Они оба не уточняли: "Я скучал без тебя", - и обсуждали, улыбаясь, измены, которых не было. Разве не трудно хранить верность, когда расстаешься с любовником на месяц или на три месяца, без свиданий и сокращения срока, непременно зимой, чтобы до смерти окоченеть в постели? Нет, не очень трудно, можно купить электрический обогреватель и кое-как додышать до весны и до встречи, Амаль-Амалия под боком - это последнее средство, не стоит его и пробовать, и так ясно, что не поможет. Даже в прекрасную доспидовую эпоху не все гомосексуалы были неразборчивы и ненасытны, попадались, знаете ли, и однолюбы: им подавай не любое тело, плечи, руки, губы, зад и член, им нужен именно тот единственный, превыше всех возлюбленный, его голос, запах и вкус, а на других, извините, у однолюбов не встает, а если и встает, тем хуже, они все равно не могут получить удовлетворение. Повезло им встретиться, Константину и Эрику, повезло совпасть и сойтись, договориться не до абсолютной любви, но до относительной страсти, и растянуть эту относительность, и сберечь страсть: пока она тлеет и теплится, будем жить вместе, vivamus atque amemus, da mi basia mille, потом еще сотню, потом еще тысячу, потом снова сотню basia, поцелуев, дай же мне их, сбиваясь со счета, и начинай заново, с единицы, меньше чем единицы.
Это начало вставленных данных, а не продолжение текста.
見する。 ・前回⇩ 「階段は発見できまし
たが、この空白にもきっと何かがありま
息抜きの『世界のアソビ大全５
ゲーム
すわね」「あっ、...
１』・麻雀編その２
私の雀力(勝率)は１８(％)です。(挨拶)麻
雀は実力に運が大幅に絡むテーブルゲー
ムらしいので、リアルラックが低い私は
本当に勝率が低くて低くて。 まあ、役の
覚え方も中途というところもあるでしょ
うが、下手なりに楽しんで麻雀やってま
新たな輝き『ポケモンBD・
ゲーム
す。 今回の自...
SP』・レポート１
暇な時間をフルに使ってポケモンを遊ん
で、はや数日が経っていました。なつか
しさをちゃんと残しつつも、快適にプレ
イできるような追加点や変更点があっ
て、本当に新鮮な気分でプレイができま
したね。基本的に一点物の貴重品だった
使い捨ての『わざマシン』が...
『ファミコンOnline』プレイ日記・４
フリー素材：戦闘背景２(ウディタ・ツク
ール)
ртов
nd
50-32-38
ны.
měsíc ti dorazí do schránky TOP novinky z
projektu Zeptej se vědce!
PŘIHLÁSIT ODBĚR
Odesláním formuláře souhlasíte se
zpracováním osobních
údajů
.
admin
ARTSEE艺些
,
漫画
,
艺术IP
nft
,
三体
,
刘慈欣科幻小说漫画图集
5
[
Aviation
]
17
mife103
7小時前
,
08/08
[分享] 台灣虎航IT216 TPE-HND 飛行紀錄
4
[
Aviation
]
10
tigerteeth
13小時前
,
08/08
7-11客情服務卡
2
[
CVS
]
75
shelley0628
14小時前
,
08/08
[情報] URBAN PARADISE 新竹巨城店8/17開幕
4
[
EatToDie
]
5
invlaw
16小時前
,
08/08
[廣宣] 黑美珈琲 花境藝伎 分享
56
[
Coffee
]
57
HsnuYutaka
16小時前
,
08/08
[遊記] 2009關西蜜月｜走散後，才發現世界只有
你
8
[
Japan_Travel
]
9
Твоя откровенность восхитительна, сообщали Эрику кисло, вовсе без восхищения, ты так спокойно признаешься, что живешь с ним вместе, ты даже журналистам об этом рассказываешь. Это очень смело, это чересчур смело, почему бы тебе не придумать что-нибудь уместное, что-нибудь сдержанное, почему бы тебе не соврать, наконец, от тебя не убудет. Он поправлял с усмешкой: я живу не с ним, я живу у него, зачем врать в таких мелочах; он не боялся и не стеснялся, но другие боялись и стеснялись за него: разумеется, у нас свобода, и нет ничего бесстыдного в этой полуфразе, в придаточном предложении "я живу с ним", то есть "у него", "в его доме", пусть будет стыдно тому, кто поймет это правильно, и никто не поймет, но все-таки, Эрик, дался тебе этот Константин, зачем ты вообще о нем вспоминаешь, зачем произносишь вслух его имя? А мне нравится произносить вслух его имя, объяснял Эрик, оно очень красивое, и почти настоящее, хоть все имена ненастоящие, но это исключение или процесс исключения. В безусильно льющейся речи оно звучало среди прочих имен, выбиваясь, выдаваясь вверх или вниз, как зубец на осциллограмме, на кардиограмме, доказывая, что у Эрика есть и сердечная деятельность, и сердечная достаточность, постепенно превращающаяся в недостаточность, без болезни, от иссякания любви. Но до этого иссякания было еще далеко; Эрик называл имя Константина, не скрывая нежности, не стесняясь, что так нежен - с ним и о нем: поверьте, мне наплевать, что вы об этом подумаете, это вас не касается, я живу у него, он мой друг, он мне дорог, я его люблю, последние три слова вычеркните, пожалуйста, а то он зазнается, а все остальные взревнуют - зачем я люблю одного, а не всех, убудет от меня, что ли? Удобнее верить, что он никого не любил, вообще не был способен к любви, поправочка - больше не был способен, все способности истратил еще в шестидесятых годах, на мальчишку с шрамом на губах, на мальчишку, немного похожего на Константина, - или это Константин был похож на него, когда в семидесятых явился на выжженную землю, к Эрику, который никого - все та же поправочка: никого больше - не мог полюбить.